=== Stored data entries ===
□ □ □
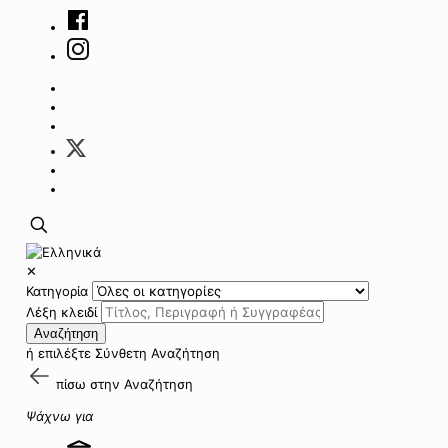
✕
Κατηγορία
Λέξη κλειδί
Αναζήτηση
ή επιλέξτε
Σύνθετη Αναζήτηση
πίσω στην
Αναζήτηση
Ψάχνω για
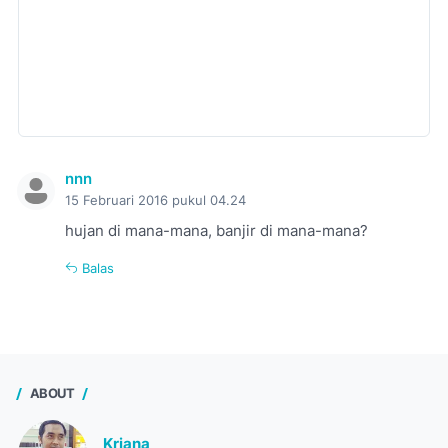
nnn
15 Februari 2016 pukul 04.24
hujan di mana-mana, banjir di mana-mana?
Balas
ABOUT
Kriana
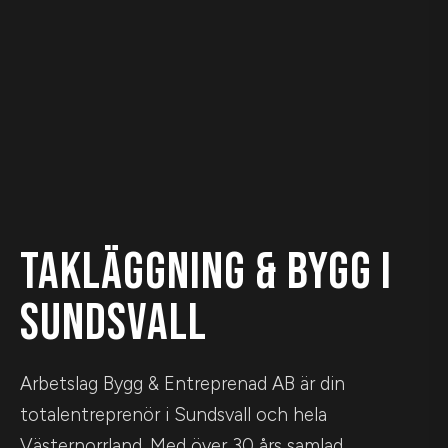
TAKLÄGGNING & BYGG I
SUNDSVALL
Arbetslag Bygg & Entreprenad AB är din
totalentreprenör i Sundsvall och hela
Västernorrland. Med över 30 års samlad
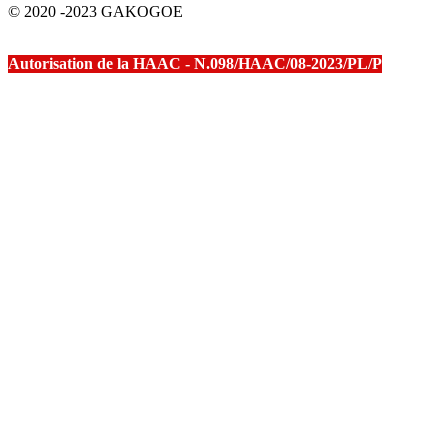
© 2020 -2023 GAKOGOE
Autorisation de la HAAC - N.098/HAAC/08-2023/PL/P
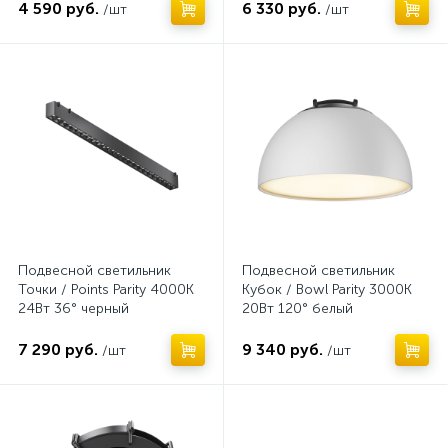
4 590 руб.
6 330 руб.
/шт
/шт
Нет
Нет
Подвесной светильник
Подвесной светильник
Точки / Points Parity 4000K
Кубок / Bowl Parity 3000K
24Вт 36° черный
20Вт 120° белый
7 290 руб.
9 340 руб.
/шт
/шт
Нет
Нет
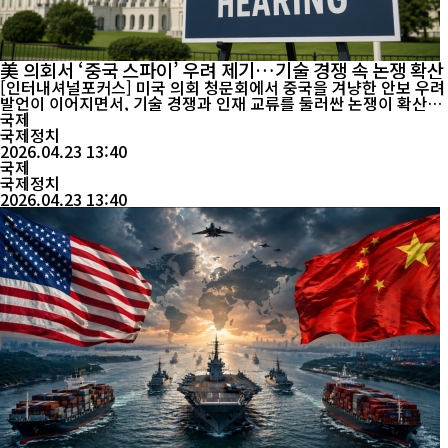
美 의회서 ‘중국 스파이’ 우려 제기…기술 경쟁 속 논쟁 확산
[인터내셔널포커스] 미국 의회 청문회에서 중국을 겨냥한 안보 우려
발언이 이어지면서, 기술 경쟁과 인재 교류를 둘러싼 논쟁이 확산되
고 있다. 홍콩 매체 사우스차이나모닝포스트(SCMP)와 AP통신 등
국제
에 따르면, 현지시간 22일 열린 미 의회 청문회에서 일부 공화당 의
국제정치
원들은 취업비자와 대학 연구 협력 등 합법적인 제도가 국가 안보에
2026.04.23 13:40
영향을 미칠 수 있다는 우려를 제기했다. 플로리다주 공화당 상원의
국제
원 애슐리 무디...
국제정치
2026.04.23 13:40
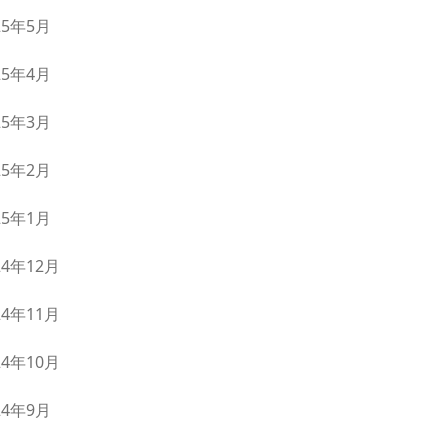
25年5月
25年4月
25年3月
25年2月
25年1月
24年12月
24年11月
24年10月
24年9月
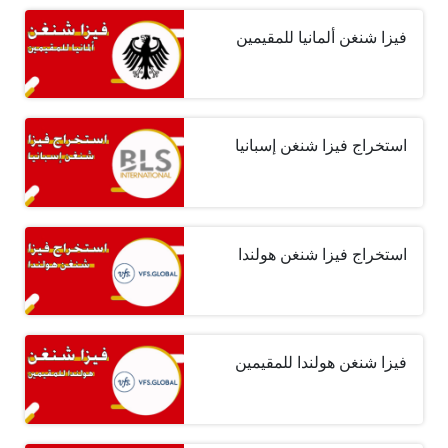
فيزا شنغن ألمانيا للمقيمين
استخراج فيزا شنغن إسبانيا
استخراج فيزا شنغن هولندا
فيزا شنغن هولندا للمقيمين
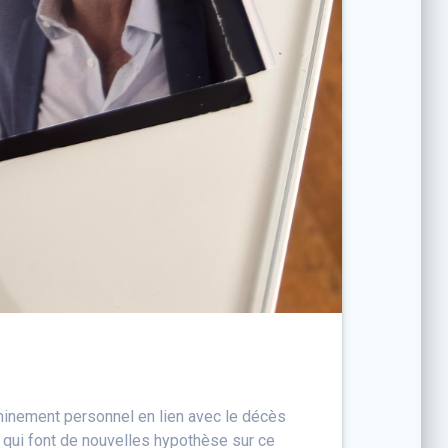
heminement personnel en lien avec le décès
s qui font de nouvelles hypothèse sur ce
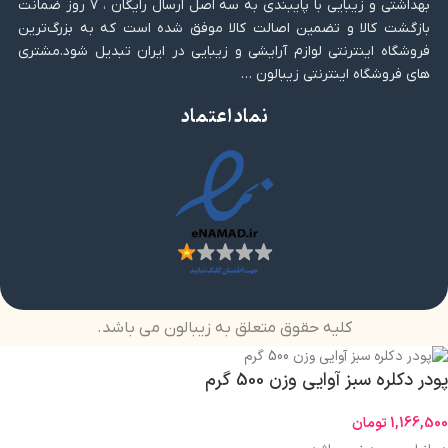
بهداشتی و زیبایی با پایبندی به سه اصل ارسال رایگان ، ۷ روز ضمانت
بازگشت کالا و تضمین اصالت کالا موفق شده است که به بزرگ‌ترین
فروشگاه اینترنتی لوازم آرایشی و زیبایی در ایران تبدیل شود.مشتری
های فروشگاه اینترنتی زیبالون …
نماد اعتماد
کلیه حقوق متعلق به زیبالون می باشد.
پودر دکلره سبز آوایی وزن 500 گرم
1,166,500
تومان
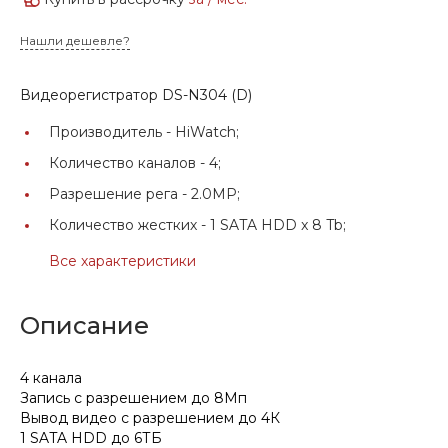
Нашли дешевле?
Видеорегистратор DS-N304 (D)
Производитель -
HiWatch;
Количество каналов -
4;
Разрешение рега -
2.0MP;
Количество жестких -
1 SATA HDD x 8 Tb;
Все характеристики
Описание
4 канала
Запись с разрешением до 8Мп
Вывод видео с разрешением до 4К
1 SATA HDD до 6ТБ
□ □ □
=== Activity ===
Skip the pictures, then retype every line above exactly.

=== Task response ===
✕
Κατηγορία
Λέξη κλειδί
Αναζήτηση
ή επιλέξτε
Σύνθετη Αναζήτηση
πίσω στην
Αναζήτηση
Ψάχνω για
nnn
15 Februari 2016 pukul 04.24
hujan di mana-mana, banjir di mana-mana?
Balas
ABOUT
Kriana
TAKLÄGGNING & BYGG I
SUNDSVALL
Arbetslag Bygg & Entreprenad AB är din
totalentreprenör i Sundsvall och hela
Västernorrland. Med över 30 års samlad
© 2020 -2023 GAKOGOE
Autorisation de la HAAC - N.098/HAAC/08-2023/PL/P
4 590 руб.
6 330 руб.
/шт
/шт
Нет
Нет
Подвесной светильник
Подвесной светильник
Точки / Points Parity 4000K
Кубок / Bowl Parity 3000K
24Вт 36° черный
20Вт 120° белый
7 290 руб.
9 340 руб.
/шт
/шт
Нет
Нет
美 의회서 ‘중국 스파이’ 우려 제기…기술 경쟁 속 논쟁 확산
[인터내셔널포커스] 미국 의회 청문회에서 중국을 겨냥한 안보 우려
발언이 이어지면서, 기술 경쟁과 인재 교류를 둘러싼 논쟁이 확산되
고 있다. 홍콩 매체 사우스차이나모닝포스트(SCMP)와 AP통신 등
국제
에 따르면, 현지시간 22일 열린 미 의회 청문회에서 일부 공화당 의
국제정치
원들은 취업비자와 대학 연구 협력 등 합법적인 제도가 국가 안보에
2026.04.23 13:40
영향을 미칠 수 있다는 우려를 제기했다. 플로리다주 공화당 상원의
국제
원 애슐리 무디...
국제정치
2026.04.23 13:40
25年5月
25年4月
25年3月
25年2月
25年1月
24年12月
24年11月
24年10月
24年9月
فيزا شنغن ألمانيا للمقيمين
استخراج فيزا شنغن إسبانيا
استخراج فيزا شنغن هولندا
فيزا شنغن هولندا للمقيمين
heminement personnel en lien avec le décès
s qui font de nouvelles hypothèse sur ce
بهداشتی و زیبایی با پایبندی به سه اصل ارسال رایگان ، ۷ روز ضمانت
بازگشت کالا و تضمین اصالت کالا موفق شده است که به بزرگ‌ترین
فروشگاه اینترنتی لوازم آرایشی و زیبایی در ایران تبدیل شود.مشتری
های فروشگاه اینترنتی زیبالون …
نماد اعتماد
کلیه حقوق متعلق به زیبالون می باشد.
پودر دکلره سبز آوایی وزن 500 گرم
1,166,500
تومان
Нашли дешевле?
Видеорегистратор DS-N304 (D)
Производитель -
HiWatch;
Количество каналов -
4;
Разрешение рега -
2.0MP;
Количество жестких -
1 SATA HDD x 8 Tb;
Все характеристики
Описание
4 канала
Запись с разрешением до 8Мп
Вывод видео с разрешением до 4К
1 SATA HDD до 6ТБ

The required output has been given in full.